■ WHAT YOU SHOULD DO ■
For the data below, retype word for word the lines from the one containing "Weizenprotein – der" through the one containing "Fertiggetränke"; drop the pictures.

START DATA UNDER STUDY

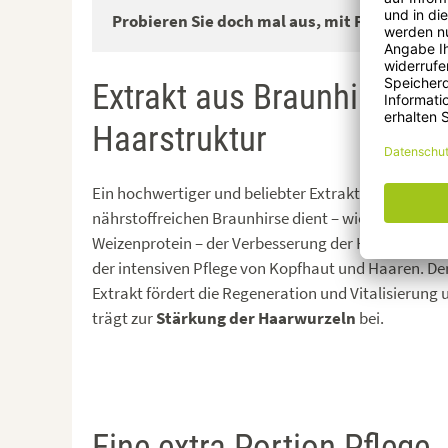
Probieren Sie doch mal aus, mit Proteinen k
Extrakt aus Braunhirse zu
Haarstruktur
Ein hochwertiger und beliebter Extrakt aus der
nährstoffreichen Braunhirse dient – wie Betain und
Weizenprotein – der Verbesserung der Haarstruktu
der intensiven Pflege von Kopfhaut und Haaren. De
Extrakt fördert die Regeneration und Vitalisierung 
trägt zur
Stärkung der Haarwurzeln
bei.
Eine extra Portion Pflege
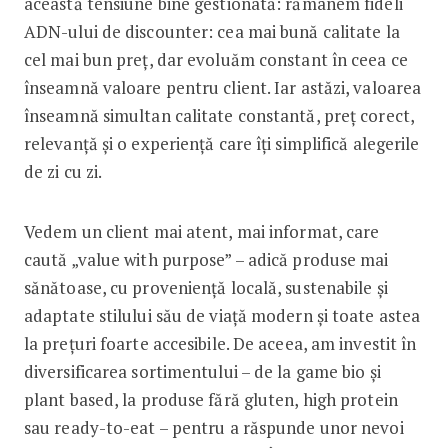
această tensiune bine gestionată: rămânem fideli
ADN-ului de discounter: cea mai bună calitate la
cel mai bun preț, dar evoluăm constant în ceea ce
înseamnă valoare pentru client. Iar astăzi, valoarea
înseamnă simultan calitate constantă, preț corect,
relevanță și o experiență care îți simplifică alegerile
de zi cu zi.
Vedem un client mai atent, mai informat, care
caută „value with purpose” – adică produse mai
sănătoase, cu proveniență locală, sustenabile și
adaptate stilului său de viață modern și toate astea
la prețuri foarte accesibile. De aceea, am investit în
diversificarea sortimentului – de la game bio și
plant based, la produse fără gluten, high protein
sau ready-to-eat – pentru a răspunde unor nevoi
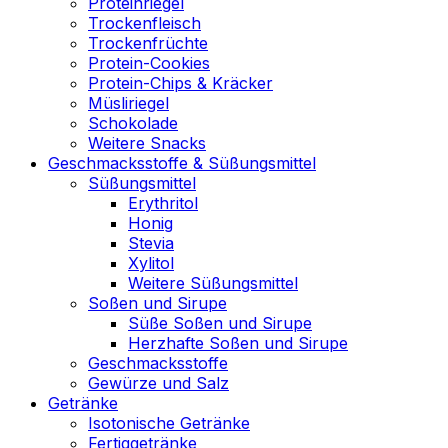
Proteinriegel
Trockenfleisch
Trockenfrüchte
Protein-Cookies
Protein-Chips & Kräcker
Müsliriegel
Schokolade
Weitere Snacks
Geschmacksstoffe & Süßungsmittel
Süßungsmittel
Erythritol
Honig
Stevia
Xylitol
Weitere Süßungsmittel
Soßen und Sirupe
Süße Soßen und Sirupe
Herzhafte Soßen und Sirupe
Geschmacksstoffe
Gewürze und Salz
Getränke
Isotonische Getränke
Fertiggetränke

END DATA UNDER STUDY
START DATA UNDER STUDY

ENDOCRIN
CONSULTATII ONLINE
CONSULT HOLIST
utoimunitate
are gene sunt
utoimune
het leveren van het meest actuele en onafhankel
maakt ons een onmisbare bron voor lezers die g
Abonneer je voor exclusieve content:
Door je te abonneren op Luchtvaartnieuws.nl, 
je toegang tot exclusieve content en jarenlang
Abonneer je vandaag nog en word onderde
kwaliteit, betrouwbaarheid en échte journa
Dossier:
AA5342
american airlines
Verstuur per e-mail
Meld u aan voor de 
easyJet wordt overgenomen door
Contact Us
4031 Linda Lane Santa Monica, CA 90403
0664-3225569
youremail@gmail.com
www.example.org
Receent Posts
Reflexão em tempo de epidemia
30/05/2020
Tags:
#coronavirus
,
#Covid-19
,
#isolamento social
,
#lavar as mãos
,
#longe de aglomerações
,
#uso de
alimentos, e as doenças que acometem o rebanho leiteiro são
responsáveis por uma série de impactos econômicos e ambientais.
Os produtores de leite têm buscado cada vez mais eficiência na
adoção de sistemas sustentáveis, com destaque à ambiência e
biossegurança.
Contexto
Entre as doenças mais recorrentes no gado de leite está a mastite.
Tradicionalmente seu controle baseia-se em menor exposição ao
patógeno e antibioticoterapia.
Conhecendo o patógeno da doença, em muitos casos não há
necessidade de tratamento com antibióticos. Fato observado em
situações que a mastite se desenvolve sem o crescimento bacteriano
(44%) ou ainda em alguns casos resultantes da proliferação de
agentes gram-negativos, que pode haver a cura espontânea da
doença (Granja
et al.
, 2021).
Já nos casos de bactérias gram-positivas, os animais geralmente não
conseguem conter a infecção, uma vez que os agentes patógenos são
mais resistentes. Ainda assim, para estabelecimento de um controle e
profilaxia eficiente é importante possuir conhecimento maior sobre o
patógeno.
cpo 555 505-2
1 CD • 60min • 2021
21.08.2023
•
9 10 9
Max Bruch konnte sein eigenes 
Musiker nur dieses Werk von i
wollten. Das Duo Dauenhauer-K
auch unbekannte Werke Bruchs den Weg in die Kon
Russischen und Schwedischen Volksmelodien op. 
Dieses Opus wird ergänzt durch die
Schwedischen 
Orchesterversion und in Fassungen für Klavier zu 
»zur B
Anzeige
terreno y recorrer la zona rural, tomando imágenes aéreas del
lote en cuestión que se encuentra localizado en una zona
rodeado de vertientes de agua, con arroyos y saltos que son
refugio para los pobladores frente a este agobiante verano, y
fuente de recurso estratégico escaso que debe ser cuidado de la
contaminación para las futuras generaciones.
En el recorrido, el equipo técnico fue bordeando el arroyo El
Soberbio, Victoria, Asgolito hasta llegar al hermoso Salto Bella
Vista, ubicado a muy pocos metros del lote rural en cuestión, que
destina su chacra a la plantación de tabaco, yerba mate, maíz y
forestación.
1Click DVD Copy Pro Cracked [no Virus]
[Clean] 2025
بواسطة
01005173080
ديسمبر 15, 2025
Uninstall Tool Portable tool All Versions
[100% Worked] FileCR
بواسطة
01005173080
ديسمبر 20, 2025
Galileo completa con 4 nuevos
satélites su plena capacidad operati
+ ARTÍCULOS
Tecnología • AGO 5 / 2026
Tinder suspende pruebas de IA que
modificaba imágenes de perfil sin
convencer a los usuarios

END DATA UNDER STUDY

■ RESULT OF THE TASK ■
Weizenprotein – der Verbesserung der Haarstruktu
der intensiven Pflege von Kopfhaut und Haaren. De
Extrakt fördert die Regeneration und Vitalisierung 
trägt zur
Stärkung der Haarwurzeln
bei.
Eine extra Portion Pflege
această tensiune bine gestionată: rămânem fideli
ADN-ului de discounter: cea mai bună calitate la
cel mai bun preț, dar evoluăm constant în ceea ce
înseamnă valoare pentru client. Iar astăzi, valoarea
înseamnă simultan calitate constantă, preț corect,
relevanță și o experiență care îți simplifică alegerile
de zi cu zi.
Vedem un client mai atent, mai informat, care
caută „value with purpose” – adică produse mai
sănătoase, cu proveniență locală, sustenabile și
adaptate stilului său de viață modern și toate astea
la prețuri foarte accesibile. De aceea, am investit în
diversificarea sortimentului – de la game bio și
plant based, la produse fără gluten, high protein
sau ready-to-eat – pentru a răspunde unor nevoi
Proteinriegel
Trockenfleisch
Trockenfrüchte
Protein-Cookies
Protein-Chips & Kräcker
Müsliriegel
Schokolade
Weitere Snacks
Geschmacksstoffe & Süßungsmittel
Süßungsmittel
Erythritol
Honig
Stevia
Xylitol
Weitere Süßungsmittel
Soßen und Sirupe
Süße Soßen und Sirupe
Herzhafte Soßen und Sirupe
Geschmacksstoffe
Gewürze und Salz
Getränke
Isotonische Getränke
Fertiggetränke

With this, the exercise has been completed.